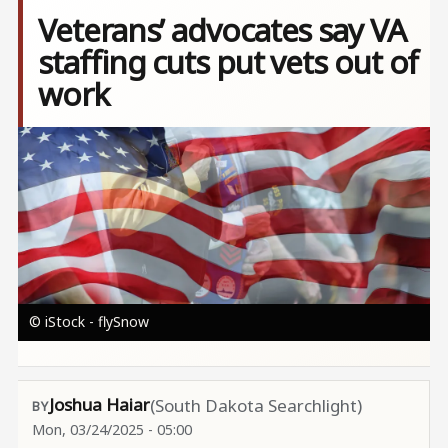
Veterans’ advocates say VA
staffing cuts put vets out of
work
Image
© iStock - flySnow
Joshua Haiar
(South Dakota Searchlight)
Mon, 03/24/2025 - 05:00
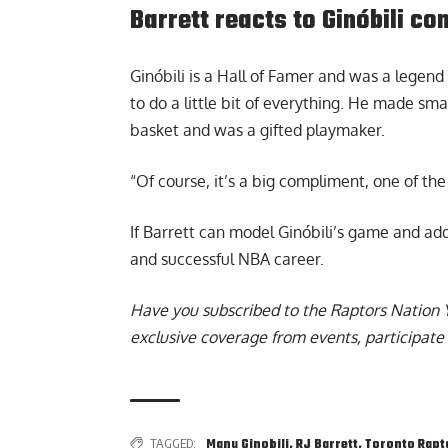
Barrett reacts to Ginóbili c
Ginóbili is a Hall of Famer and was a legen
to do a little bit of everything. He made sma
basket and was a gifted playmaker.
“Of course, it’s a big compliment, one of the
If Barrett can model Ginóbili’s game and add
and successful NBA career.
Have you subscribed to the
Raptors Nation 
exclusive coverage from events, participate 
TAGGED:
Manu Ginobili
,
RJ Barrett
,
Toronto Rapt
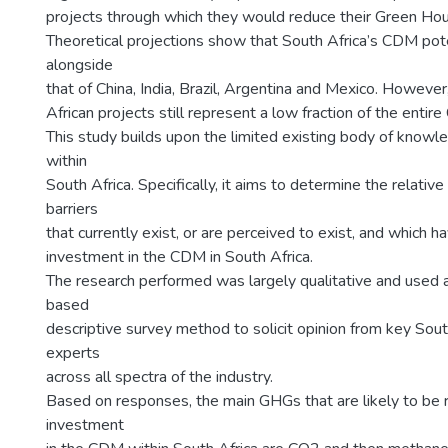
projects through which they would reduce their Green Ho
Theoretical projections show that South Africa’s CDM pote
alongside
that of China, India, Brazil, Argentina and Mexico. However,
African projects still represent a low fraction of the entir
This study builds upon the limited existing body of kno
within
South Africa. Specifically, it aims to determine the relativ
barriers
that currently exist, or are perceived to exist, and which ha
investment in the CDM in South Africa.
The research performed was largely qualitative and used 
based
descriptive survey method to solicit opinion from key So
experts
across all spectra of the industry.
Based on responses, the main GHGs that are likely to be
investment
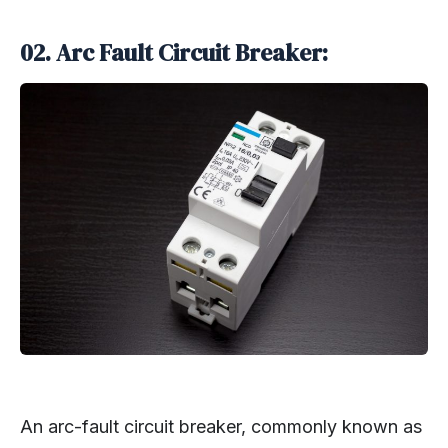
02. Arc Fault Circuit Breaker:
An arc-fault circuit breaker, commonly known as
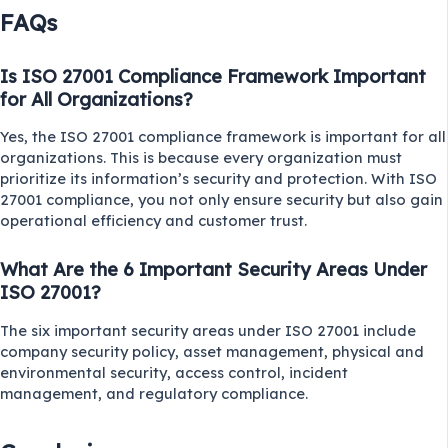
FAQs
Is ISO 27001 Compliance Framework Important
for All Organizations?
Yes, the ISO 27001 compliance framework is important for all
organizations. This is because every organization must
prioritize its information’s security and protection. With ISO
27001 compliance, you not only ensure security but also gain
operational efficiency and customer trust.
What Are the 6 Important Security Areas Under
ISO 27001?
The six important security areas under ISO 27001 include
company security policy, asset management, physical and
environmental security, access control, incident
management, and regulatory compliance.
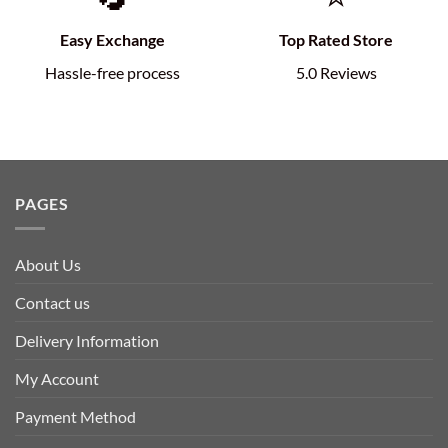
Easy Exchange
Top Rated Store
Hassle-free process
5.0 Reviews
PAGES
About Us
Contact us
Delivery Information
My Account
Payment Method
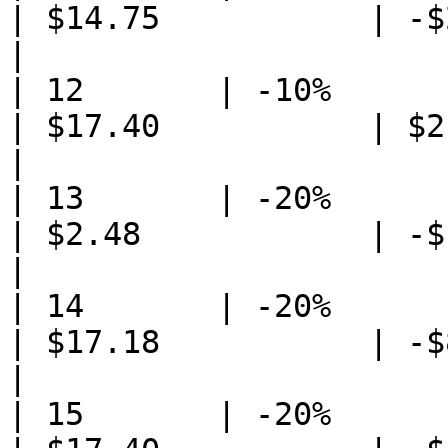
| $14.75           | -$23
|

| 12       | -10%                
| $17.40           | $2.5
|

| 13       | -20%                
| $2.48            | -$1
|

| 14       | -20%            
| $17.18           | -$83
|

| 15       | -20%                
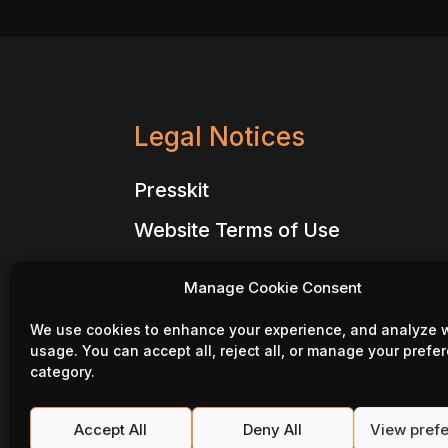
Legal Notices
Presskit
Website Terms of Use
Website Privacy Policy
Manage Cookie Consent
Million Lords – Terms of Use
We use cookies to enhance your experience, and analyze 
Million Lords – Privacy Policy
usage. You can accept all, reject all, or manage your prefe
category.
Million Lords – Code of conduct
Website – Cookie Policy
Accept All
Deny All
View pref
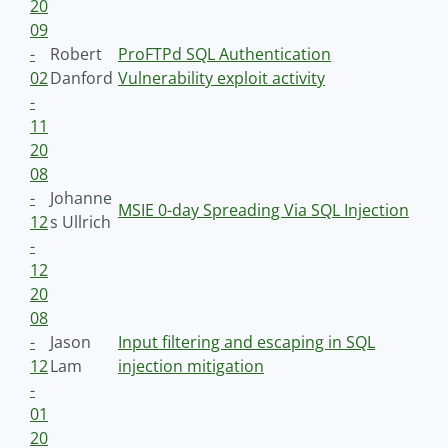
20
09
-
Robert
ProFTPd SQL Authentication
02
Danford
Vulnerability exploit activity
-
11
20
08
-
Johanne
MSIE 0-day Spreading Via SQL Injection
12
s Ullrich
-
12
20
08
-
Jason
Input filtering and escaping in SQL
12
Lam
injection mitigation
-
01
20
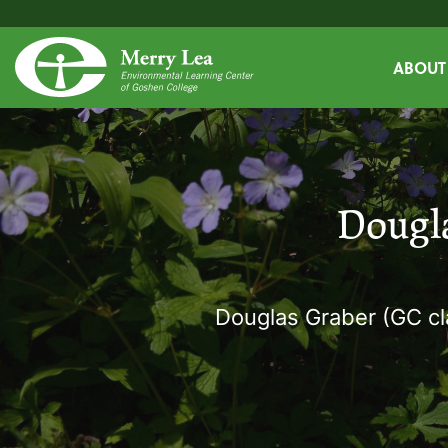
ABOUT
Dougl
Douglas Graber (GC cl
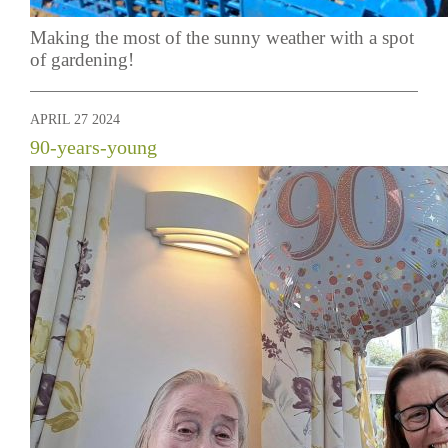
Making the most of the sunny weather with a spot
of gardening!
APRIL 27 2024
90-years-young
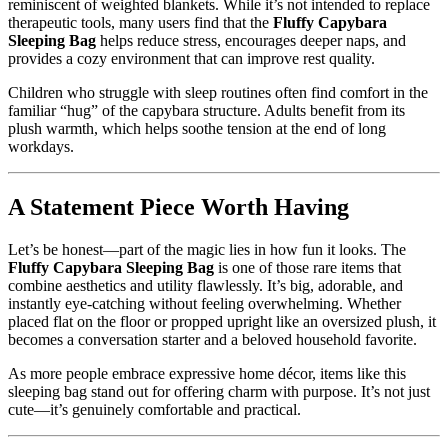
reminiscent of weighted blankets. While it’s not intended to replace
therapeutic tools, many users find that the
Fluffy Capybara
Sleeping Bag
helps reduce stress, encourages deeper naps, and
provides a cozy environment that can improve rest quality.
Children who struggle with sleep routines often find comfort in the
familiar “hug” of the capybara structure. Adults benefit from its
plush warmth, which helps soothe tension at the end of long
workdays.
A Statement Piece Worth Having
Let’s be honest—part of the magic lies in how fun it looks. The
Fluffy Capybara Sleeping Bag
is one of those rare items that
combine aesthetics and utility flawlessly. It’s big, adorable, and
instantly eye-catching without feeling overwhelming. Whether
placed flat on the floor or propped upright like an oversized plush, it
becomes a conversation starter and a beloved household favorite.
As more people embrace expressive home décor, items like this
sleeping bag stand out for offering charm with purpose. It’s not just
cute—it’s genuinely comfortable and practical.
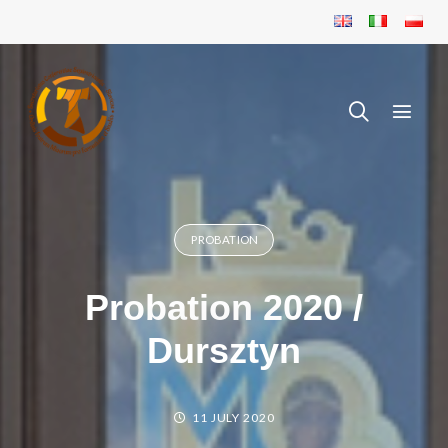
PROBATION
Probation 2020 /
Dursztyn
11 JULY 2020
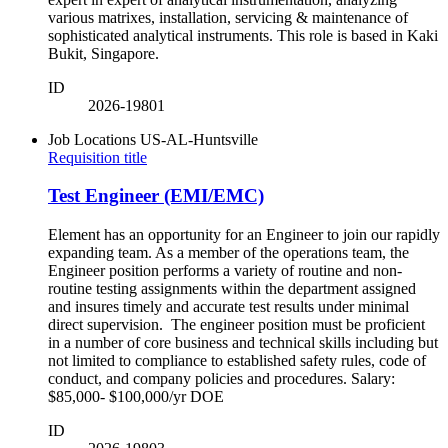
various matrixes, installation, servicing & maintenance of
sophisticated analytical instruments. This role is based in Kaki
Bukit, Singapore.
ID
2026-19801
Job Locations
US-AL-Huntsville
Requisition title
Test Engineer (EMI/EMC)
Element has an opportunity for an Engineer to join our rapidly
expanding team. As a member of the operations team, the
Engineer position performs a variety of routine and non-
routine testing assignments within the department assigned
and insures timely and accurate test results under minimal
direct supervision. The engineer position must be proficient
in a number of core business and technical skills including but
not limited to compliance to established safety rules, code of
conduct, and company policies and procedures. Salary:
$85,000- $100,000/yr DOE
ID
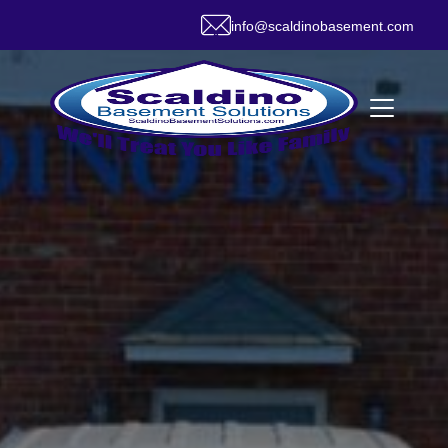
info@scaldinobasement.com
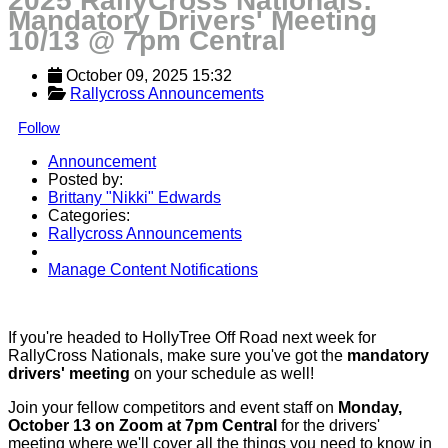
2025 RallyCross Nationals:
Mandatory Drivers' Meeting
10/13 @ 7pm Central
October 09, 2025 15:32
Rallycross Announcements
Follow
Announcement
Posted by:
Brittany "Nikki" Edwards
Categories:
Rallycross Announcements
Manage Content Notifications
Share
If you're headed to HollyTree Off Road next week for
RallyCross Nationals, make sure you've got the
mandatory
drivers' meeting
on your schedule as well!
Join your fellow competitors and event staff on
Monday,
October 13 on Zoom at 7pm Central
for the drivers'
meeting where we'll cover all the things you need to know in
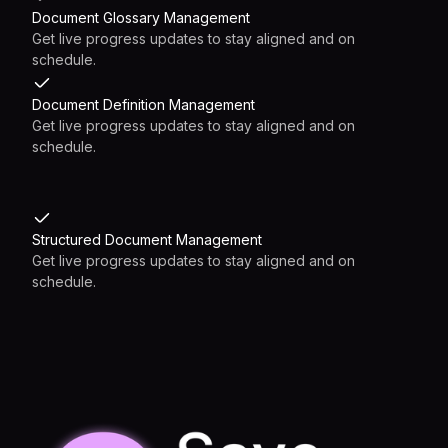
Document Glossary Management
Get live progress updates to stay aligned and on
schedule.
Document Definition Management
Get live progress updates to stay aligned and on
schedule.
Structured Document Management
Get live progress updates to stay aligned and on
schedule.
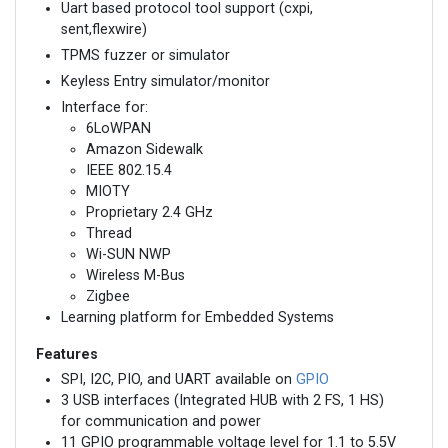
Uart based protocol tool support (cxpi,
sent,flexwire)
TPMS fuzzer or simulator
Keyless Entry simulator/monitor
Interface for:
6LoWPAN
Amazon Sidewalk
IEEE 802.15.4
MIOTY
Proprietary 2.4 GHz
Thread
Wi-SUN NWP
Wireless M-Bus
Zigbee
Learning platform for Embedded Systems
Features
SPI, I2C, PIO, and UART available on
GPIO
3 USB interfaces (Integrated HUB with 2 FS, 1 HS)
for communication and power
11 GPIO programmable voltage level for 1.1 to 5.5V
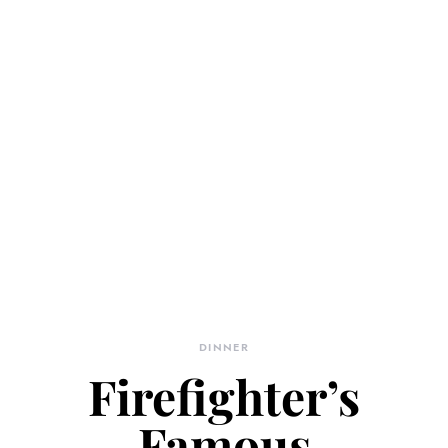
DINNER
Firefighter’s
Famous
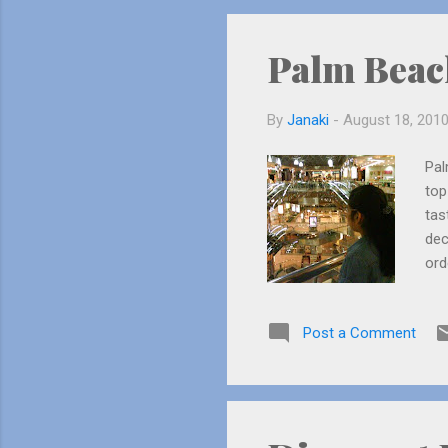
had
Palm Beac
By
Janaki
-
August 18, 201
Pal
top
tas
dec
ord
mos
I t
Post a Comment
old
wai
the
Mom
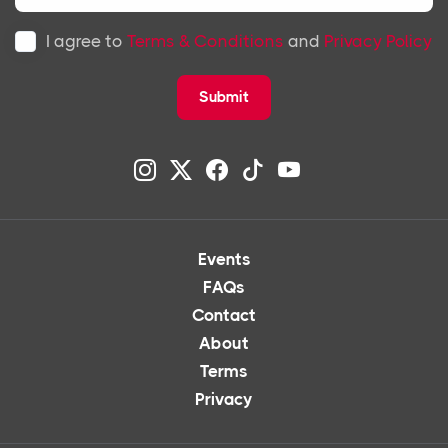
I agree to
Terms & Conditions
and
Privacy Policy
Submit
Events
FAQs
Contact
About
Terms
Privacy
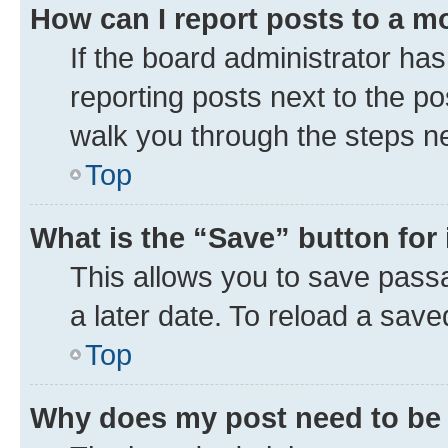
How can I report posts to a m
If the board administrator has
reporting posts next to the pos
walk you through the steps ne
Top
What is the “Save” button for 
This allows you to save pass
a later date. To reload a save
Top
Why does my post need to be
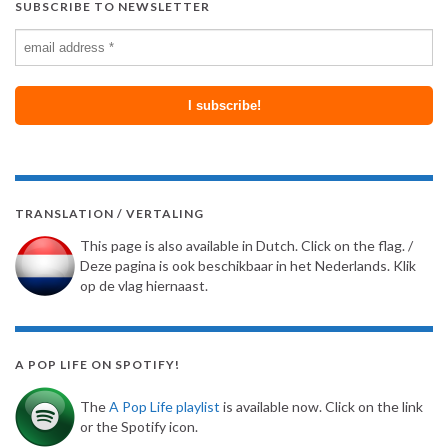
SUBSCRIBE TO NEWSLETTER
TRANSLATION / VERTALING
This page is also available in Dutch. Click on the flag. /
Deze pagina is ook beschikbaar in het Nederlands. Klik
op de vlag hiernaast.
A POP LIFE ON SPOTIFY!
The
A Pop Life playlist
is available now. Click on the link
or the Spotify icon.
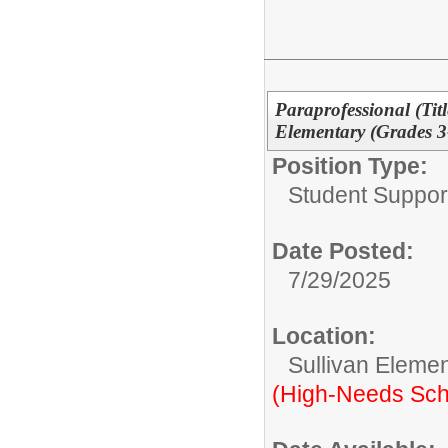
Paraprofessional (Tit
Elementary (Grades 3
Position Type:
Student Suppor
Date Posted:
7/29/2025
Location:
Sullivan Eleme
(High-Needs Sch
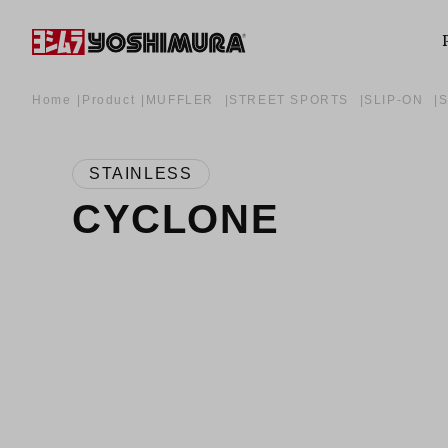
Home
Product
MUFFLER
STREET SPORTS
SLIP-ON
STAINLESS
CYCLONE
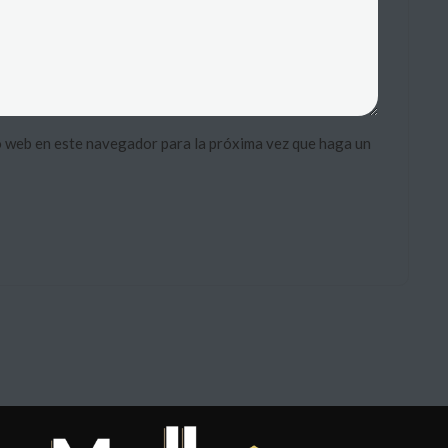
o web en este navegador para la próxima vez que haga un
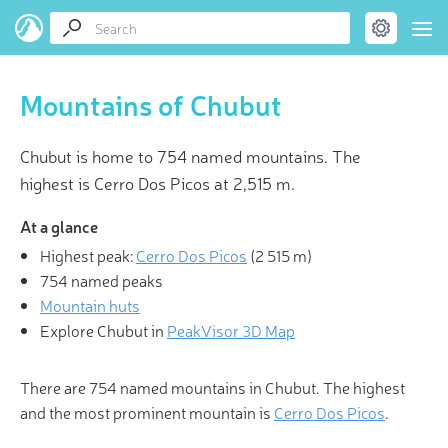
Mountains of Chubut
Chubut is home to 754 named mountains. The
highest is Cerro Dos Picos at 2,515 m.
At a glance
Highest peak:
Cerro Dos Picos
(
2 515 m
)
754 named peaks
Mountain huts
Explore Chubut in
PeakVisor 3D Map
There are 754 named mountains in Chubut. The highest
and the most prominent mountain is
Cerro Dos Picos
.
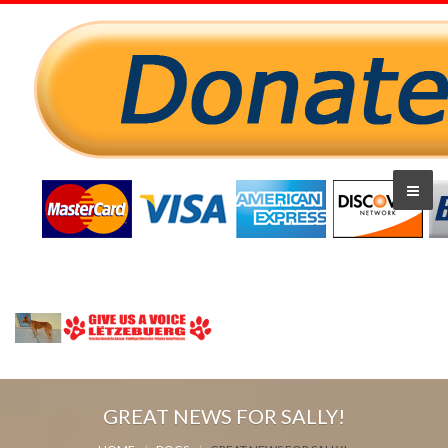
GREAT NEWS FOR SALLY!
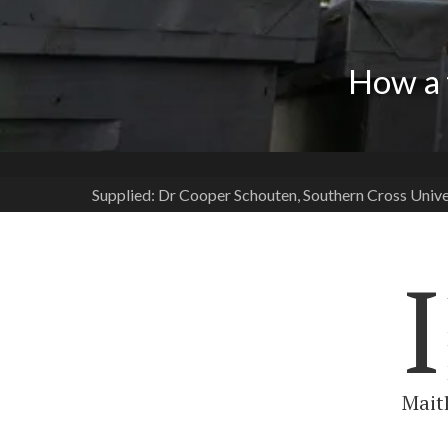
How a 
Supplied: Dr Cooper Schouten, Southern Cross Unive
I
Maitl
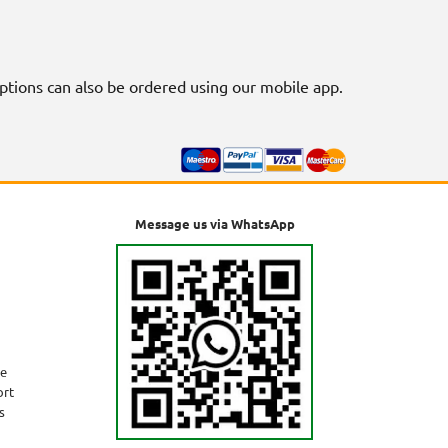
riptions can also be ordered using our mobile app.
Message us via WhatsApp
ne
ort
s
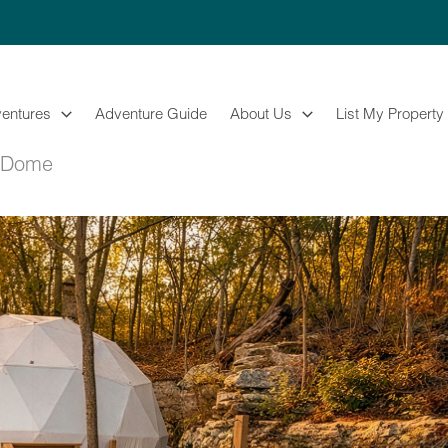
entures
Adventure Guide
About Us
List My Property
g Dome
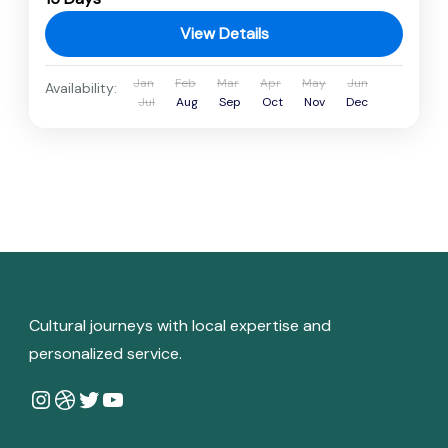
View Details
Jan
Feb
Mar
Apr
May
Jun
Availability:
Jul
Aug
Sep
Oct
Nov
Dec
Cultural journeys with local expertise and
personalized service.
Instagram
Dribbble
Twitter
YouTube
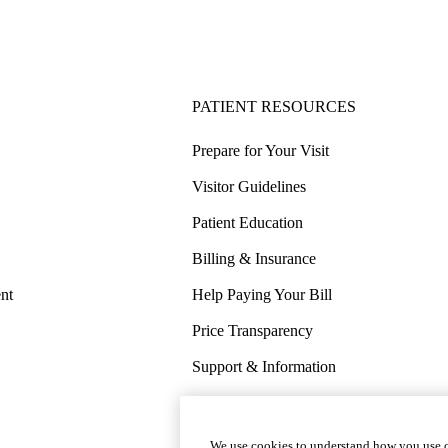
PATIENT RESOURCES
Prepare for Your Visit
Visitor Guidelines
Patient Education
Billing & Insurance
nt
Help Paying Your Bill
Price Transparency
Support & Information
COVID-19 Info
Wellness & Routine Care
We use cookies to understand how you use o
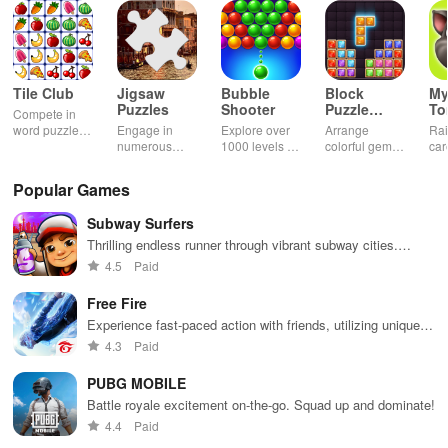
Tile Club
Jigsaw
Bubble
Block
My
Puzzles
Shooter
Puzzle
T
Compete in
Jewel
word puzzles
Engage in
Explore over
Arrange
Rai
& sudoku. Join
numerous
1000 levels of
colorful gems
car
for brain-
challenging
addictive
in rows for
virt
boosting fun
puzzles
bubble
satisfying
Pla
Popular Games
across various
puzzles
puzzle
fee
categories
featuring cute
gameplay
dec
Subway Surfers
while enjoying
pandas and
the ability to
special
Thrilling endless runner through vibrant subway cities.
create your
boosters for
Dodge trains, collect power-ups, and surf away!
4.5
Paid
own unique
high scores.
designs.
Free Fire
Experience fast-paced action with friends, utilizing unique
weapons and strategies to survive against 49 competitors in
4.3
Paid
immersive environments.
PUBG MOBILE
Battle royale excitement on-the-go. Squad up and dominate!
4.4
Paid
----------
Reproduce everything in the material above from the line containing "View Details" down to the line containing "We use cookies to understand how you use o", with both of those lines included. Leave out the picture markers.

OUTPUT BELOW –
View Details
Jan
Feb
Mar
Apr
May
Jun
Availability:
Jul
Aug
Sep
Oct
Nov
Dec
Cultural journeys with local expertise and
personalized service.
Instagram
Dribbble
Twitter
YouTube
PATIENT RESOURCES
Prepare for Your Visit
Visitor Guidelines
Patient Education
Billing & Insurance
nt
Help Paying Your Bill
Price Transparency
Support & Information
COVID-19 Info
Wellness & Routine Care
We use cookies to understand how you use o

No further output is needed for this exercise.